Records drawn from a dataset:
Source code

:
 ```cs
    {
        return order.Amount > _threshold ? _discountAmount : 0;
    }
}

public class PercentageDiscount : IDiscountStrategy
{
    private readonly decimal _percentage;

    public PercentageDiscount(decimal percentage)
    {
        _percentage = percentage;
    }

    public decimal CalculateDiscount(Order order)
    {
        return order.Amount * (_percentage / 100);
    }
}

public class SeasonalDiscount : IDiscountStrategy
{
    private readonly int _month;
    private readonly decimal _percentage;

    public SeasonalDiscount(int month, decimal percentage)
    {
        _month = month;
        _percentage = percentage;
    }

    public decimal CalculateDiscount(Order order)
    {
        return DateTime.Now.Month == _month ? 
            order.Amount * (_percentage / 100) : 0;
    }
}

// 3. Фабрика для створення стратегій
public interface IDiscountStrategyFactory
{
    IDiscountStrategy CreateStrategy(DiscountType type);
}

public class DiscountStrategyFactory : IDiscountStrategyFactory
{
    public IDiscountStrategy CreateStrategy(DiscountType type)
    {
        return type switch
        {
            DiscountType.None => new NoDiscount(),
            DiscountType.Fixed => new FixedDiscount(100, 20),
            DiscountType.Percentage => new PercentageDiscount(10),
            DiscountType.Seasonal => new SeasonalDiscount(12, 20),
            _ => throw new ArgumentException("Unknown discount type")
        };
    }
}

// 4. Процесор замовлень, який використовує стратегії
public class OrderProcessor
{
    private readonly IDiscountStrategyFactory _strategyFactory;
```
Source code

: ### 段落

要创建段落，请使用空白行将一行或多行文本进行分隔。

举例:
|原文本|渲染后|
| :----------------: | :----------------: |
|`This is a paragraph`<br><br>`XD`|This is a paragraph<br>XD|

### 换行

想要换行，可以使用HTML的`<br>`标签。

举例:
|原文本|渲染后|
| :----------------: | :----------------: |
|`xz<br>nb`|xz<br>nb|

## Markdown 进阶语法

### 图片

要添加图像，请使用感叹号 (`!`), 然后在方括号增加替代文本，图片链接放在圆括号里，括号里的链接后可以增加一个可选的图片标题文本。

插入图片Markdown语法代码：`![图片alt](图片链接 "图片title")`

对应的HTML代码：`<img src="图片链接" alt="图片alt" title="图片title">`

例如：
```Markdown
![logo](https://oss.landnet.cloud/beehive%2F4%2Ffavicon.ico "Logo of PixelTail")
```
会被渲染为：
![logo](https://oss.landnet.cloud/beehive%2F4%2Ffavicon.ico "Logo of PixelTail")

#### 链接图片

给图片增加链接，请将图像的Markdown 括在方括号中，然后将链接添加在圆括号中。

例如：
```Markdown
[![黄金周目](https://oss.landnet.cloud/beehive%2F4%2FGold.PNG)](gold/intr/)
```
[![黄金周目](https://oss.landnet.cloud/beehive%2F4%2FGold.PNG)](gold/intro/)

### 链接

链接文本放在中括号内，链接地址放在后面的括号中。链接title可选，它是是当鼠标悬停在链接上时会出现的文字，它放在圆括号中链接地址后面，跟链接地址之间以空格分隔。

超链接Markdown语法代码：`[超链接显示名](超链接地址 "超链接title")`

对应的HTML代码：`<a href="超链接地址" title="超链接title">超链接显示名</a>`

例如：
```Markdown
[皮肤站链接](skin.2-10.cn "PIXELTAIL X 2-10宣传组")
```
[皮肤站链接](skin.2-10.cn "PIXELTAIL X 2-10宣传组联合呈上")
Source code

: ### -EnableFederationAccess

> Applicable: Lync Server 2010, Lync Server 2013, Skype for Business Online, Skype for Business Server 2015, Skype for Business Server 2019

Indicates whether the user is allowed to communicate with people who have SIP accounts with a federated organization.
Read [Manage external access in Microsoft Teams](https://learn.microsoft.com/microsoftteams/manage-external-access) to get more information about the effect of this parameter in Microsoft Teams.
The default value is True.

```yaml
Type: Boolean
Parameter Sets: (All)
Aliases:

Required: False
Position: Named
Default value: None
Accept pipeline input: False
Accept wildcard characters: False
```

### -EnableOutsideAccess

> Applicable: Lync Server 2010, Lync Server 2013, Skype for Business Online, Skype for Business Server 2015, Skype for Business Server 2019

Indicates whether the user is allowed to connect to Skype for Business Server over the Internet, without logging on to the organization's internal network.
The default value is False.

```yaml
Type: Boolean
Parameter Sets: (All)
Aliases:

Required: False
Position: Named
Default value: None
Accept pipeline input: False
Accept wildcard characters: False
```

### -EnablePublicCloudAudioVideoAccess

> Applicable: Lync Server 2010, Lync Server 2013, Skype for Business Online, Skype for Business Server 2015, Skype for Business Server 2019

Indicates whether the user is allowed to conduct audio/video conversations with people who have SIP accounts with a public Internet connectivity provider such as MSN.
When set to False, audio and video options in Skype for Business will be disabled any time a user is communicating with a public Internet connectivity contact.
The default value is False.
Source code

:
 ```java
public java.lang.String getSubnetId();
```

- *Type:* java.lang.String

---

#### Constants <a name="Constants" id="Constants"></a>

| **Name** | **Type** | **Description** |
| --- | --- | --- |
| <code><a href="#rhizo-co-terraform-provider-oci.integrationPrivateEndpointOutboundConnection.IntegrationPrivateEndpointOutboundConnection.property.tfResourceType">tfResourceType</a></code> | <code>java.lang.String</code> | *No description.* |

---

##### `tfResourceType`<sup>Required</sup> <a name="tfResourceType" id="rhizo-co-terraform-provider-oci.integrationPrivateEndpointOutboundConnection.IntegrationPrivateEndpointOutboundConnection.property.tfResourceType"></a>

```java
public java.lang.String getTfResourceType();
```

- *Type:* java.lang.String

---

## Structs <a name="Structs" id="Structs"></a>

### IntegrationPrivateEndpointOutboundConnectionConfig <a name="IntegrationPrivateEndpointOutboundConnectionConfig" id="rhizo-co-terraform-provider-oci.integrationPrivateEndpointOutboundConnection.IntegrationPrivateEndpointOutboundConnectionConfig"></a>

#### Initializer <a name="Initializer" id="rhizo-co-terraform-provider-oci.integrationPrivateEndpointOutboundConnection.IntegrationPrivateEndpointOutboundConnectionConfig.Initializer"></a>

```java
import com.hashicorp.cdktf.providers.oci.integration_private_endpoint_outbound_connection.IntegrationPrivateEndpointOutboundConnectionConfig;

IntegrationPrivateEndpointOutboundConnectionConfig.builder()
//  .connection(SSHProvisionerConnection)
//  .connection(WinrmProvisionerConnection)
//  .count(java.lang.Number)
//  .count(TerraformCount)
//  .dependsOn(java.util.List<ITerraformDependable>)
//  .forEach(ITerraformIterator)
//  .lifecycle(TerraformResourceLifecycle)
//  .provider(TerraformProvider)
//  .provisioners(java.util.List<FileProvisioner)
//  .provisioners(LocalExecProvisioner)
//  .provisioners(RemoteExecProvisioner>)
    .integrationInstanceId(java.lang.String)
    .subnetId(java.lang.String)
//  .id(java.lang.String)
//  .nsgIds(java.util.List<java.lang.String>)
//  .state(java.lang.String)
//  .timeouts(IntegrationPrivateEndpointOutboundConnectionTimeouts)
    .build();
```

» PROBLEM TO SOLVE:
State, as a bare number, how many lines of the records above include "beehive".

» PROBLEM SOLUTION:
4